*What to produce*
Beginning at the line that contains "une priorité mondiale", reproduce the entries below exactly, ending with the line that contains "- 27/07/2026". Omit each picture.
START Records for processing
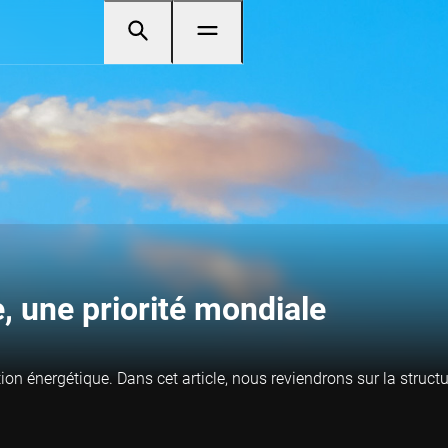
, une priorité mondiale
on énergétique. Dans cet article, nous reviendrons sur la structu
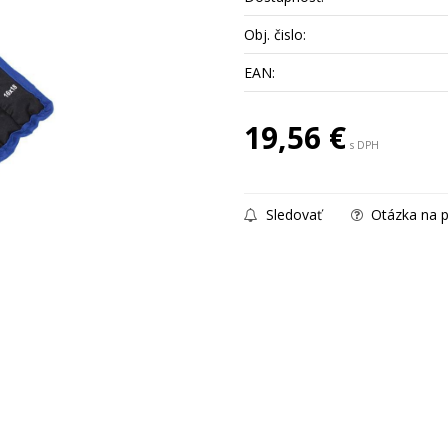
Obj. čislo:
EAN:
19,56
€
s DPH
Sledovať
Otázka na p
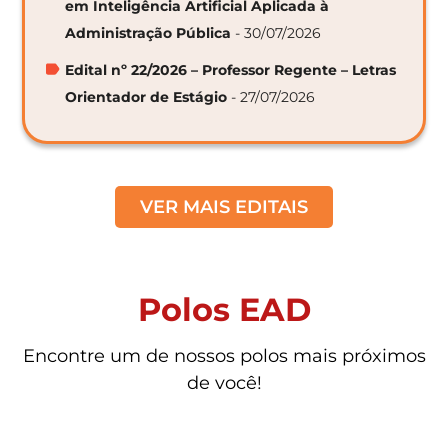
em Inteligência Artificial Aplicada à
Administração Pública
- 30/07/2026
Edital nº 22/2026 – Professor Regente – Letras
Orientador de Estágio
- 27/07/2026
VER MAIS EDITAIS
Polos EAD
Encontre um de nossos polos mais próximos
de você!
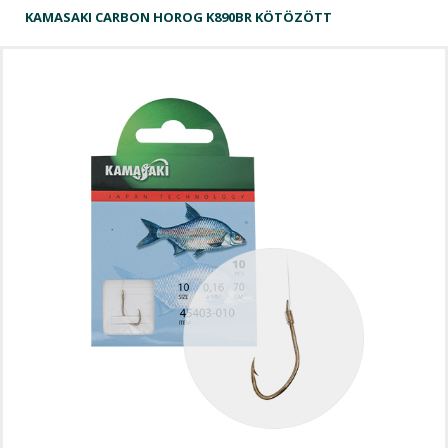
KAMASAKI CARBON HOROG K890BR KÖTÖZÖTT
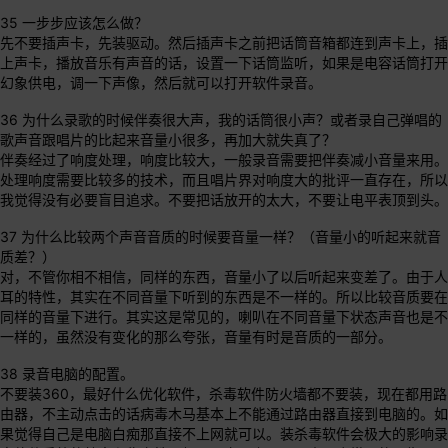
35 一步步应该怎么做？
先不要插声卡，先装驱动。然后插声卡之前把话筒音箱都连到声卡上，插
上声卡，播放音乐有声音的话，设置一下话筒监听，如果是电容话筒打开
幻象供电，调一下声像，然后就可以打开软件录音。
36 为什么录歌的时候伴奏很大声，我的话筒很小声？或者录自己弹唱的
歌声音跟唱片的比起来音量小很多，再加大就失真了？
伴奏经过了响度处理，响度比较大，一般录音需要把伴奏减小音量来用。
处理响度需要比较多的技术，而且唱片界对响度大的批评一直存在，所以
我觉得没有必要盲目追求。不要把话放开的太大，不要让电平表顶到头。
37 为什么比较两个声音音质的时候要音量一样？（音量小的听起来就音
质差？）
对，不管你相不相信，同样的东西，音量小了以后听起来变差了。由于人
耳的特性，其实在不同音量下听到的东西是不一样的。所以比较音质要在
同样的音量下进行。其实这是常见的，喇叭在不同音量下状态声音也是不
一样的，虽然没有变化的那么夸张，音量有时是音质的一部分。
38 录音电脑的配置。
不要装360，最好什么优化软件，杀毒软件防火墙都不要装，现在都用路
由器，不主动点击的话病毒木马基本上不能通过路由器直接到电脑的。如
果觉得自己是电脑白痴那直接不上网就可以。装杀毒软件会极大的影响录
END Records for processing
START Records for processing
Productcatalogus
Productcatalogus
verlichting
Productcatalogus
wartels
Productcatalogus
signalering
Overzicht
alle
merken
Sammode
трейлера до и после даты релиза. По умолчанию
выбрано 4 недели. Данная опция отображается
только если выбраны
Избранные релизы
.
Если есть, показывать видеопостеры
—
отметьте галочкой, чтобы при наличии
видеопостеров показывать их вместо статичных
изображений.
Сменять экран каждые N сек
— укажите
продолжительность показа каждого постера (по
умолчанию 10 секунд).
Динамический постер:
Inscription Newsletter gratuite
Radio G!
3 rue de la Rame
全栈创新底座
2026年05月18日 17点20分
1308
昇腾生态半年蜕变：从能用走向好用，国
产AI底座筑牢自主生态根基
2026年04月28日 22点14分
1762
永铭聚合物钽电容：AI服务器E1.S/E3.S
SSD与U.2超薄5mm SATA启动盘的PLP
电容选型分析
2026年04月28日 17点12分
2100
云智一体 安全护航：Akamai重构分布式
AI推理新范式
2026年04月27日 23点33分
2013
END Records for processing
*Answer area*
, une priorité mondiale
on énergétique. Dans cet article, nous reviendrons sur la structu
Obj. čislo:
EAN:
19,56
€
s DPH
Sledovať
Otázka na p
em Inteligência Artificial Aplicada à
Administração Pública
- 30/07/2026
Edital nº 22/2026 – Professor Regente – Letras
Orientador de Estágio
- 27/07/2026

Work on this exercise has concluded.